COS’È LA GIUSTIZIA RIPARATIVA?

LA DIFFERENZA E LA COMPLEMENTARITÀ CON I PARADIGMI DELLA RETRIBUZIONE E 

DELLA RIABILITAZIONE

 In circa 1200 parole ed 8000 battute, tra le righe della rubrica Define

cerchiamo di definire brevemente la “giustizia riparativa” spiegando in 

cosa consiste praticamente ed enunciando altri due paradigmi giudiziari 

(che iniziano pure con la lettera “r”).























TRE PARADIGMI DELLA GIUSTIZIA: RETRIBUTIVA , RIABILITATIVA (O RIEDUCATIVA) 

E RIPARATIVA

Quando si parla di una pena come quella dell’antica “legge del taglione” 

(ossia “occhio per occhio, dente per dente”) oppure come un determinato periodo 

di tempo da scontare in carcere, ci troviamo di fronte al modello di giustizia retributivo

quello che prende il nome da un “debito” che bisogna pagare: anticamente la punizione 

era intesa come un male da subire per il male causato (malum passionis propter malum 

actionis), mentre oggi la sanzione dovrebbe tendere alla riabilitazione, alla rieducazione

 e al reinserimento nella società della persona condannata, oltre a fungere da deterrente.

 A queste due modalità di rimediare ai conflitti che implicano la commissione di un atto 

illegale, se ne può aggiungere una terza: la “riparazione” di un rapporto sociale che si è 

“danneggiato”, a volte irreparabilmente, a seguito di un azione criminosa.

Nonostante esistano svariate definizioni e accezioni dell’espressione, 

la giustizia riparativa è comunemente intesa come un processo di mediazione 

tra autori di un atto criminale, la vittima e la collettività, finalizzato a riconciliare 

i rapporti o a sanare il più possibile la frattura che si è venuta a creare.

La giustizia riparativa quindi non consisterebbe tanto nella riparazione penale, 

“materiale” ed economica di un danno (o al limite questo potrebbe costituire un 

aspetto secondario a seconda dell’atto illegale commesso e di cosa prevede un sistema 

giudiziario), e non sostituirebbe gli altri due modelli di giustizia ma li affiancherebbe

trascendendo l’ambito meramente giudiziario e addentrandosi nella complessa dialettica 

delle diverse componenti sociali.



TRE PARTI IN CAUSA: VITTIMA, CARNEFICE E COMUNITÀ

Con il paradigma riparativo si sposta il focus dal reato alla vittima 

(oltre che alla collettività intera), concentrandosi anche sui “perché” di chi l’ha 

commesso e intervenendo nelle relazioni conflittuali che derivano dal misfatto per gestire 

una frattura relazionale, provando a ricomporla o quantomeno a mitigare gli effetti che 

creano divisione e dolore.

La “vittima”, che può essere una singola persona o un insieme di individui, dopo la 

sentenza di condanna e un’eventuale riparazione economica di solito viene dimenticata, 

non viene “seguita” dal sistema sociale e punitivo.
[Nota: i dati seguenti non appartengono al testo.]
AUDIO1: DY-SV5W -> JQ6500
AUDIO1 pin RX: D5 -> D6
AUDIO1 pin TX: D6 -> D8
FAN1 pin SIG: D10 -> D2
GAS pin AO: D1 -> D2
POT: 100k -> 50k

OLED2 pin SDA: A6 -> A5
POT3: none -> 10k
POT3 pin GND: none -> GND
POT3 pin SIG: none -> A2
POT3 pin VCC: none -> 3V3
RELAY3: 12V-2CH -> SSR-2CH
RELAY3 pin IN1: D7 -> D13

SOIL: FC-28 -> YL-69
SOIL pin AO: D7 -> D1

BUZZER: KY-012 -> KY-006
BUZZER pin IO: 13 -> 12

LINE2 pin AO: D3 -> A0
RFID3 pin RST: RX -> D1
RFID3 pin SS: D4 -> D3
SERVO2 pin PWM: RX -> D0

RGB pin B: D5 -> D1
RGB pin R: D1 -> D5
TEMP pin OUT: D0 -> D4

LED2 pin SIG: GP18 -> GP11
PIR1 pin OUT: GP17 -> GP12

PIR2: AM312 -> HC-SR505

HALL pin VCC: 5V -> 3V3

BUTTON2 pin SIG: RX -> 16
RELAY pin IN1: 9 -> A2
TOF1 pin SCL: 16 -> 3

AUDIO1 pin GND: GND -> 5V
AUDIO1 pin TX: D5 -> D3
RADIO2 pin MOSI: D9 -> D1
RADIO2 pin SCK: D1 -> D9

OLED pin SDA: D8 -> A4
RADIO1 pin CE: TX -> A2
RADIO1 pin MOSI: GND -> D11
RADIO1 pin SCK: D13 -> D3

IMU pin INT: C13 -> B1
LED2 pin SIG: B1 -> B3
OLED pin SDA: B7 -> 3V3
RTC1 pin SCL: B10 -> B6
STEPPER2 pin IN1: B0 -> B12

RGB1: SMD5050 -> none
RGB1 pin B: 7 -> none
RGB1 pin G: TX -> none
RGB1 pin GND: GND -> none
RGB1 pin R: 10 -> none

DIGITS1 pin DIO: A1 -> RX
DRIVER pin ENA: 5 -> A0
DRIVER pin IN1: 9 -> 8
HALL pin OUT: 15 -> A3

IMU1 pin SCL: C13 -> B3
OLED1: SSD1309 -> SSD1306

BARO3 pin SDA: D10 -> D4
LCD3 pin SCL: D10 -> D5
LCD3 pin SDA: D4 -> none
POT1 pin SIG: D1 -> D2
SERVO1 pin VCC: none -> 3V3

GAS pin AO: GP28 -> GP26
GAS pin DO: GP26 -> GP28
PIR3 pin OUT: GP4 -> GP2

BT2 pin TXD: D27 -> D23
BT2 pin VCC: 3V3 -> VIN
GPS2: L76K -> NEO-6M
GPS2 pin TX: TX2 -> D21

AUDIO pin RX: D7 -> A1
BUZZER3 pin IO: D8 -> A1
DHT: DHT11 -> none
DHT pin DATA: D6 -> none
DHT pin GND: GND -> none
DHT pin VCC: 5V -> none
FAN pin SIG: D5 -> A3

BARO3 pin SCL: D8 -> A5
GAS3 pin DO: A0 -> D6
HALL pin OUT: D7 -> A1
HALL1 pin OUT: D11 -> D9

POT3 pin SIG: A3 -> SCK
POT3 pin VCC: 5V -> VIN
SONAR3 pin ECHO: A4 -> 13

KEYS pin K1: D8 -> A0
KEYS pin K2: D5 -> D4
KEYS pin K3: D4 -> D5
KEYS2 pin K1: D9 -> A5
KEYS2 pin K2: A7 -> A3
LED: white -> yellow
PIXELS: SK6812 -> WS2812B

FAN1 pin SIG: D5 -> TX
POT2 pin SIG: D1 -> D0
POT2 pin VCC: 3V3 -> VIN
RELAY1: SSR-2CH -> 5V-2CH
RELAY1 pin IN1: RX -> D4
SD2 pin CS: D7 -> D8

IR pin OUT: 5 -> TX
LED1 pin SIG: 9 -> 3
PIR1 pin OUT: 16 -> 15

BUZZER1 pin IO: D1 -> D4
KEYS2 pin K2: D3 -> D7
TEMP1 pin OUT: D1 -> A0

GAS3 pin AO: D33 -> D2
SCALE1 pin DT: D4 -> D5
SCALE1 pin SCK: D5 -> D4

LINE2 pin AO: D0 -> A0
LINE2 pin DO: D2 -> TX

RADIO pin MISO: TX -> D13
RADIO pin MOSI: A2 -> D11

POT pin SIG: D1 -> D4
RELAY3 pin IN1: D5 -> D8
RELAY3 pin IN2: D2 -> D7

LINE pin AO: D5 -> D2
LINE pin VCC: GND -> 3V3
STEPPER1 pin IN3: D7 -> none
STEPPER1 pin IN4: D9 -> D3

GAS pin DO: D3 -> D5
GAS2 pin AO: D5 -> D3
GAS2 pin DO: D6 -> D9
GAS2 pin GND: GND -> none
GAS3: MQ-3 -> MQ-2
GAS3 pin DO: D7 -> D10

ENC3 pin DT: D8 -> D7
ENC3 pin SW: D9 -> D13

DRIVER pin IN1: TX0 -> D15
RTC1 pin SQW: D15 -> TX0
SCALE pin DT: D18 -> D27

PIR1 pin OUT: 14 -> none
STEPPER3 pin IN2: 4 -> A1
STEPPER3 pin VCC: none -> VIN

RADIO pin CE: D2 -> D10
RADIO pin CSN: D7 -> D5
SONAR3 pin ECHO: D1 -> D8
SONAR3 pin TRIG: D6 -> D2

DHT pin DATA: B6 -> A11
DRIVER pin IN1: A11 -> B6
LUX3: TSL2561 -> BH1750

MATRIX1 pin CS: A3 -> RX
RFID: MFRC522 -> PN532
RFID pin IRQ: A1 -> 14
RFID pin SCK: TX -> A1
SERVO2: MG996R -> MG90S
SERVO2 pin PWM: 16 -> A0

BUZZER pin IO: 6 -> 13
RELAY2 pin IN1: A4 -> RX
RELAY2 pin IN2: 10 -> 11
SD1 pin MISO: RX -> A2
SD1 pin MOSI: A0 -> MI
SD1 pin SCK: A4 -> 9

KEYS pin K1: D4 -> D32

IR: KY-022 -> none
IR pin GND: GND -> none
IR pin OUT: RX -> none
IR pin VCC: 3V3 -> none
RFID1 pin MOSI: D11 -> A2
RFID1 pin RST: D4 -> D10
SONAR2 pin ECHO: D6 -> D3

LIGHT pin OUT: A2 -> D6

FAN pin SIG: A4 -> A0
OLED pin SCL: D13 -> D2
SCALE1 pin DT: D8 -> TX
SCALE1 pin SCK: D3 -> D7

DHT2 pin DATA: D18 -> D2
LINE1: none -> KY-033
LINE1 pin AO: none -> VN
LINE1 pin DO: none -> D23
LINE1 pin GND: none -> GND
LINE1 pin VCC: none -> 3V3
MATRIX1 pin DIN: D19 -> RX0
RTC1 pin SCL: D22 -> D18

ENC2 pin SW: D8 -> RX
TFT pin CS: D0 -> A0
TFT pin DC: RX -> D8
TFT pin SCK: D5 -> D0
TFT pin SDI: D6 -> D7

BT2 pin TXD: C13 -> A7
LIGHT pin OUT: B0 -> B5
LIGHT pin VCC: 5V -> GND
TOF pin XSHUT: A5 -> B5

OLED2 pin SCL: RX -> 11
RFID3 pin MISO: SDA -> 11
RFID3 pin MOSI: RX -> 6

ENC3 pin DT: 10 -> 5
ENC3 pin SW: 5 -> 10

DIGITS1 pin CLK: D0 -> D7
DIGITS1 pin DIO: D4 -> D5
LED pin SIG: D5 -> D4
Invece, sempre ammesso che voglia 

farlo, avviando un percorso di confronto con il reo e con la collettività, potrebbe avere

la possibilità di palesare la sua sofferenzadi affrontare meglio il suo disagio senza 

“seppellirlo” nella sua anima…  e, in ultima istanza, dovrebbe sentirsi almeno vagamente 

soddisfatta nel vedere un colpevole pentito, “trasformato”, consapevole del male che ha 

fatto, convinto a non ripetere più una certa azione perché sofferente per lo stesso 

patimento che ha inflitto… e magari anche a comprendere le “ragioni del male”, i motivi 

che lo hanno spinto a commettere un torto.